- **Assignment**
Which keywords are listed on the bug ticket about connection timeouts in Tor Browser?

- **Passage for review**
[tor-bugs] #21394 [Core Tor/Tor]: connection timeouts are affecting Tor Browser usability

Tor Bug Tracker & Wiki blackhole at torproject.org
Wed Feb 8 05:12:09 UTC 2017


#21394: connection timeouts are affecting Tor Browser usability
--------------------------------------------+---------------------
 Reporter:  arthuredelstein                 |          Owner:
     Type:  defect                          |         Status:  new
 Priority:  Medium                          |      Milestone:
Component:  Core Tor/Tor                    |        Version:
 Severity:  Normal                          |     Resolution:
 Keywords:  tbb-performance, tbb-usability  |  Actual Points:
Parent ID:                                  |         Points:
 Reviewer:                                  |        Sponsor:
--------------------------------------------+---------------------

Comment (by arthuredelstein):

 I had a conversation with arma on IRC and he made many good suggestions on
 how to go about investigating this further (reprinted with permission):

 16:49 < arthuredelstein> In general, do connection timeout errors come
 from the exit node, or from the client?

- **Data records**

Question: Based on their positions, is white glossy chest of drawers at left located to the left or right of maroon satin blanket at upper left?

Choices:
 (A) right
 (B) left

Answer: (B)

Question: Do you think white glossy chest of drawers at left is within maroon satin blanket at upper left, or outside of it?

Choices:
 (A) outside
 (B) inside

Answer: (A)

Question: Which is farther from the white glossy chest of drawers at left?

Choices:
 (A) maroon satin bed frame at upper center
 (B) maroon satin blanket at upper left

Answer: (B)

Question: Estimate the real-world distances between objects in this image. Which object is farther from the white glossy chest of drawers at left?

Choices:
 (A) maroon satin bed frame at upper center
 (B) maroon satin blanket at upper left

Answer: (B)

* * *

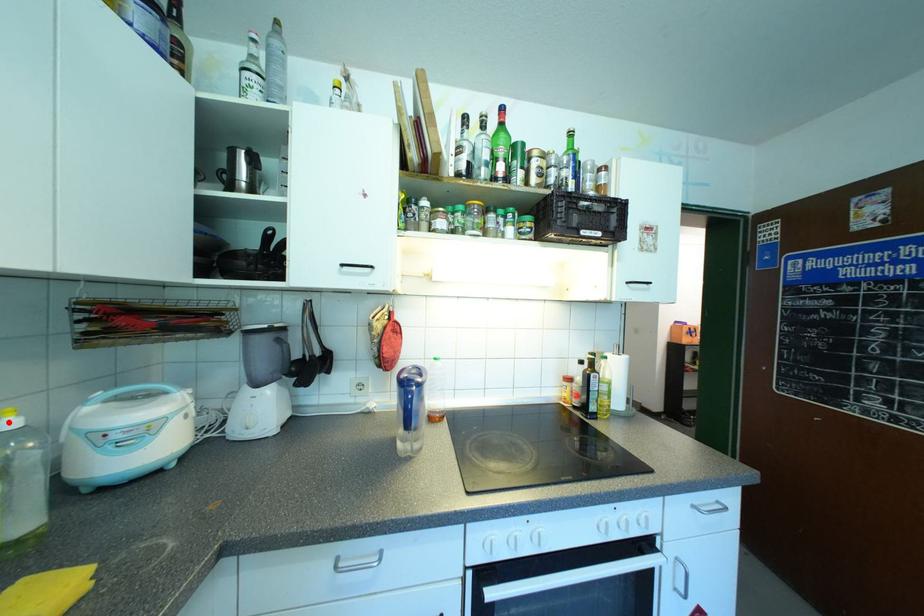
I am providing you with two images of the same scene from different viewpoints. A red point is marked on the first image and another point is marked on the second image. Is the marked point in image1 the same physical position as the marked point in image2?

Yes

- **Answer to this problem**
tbb-performance and tbb-usability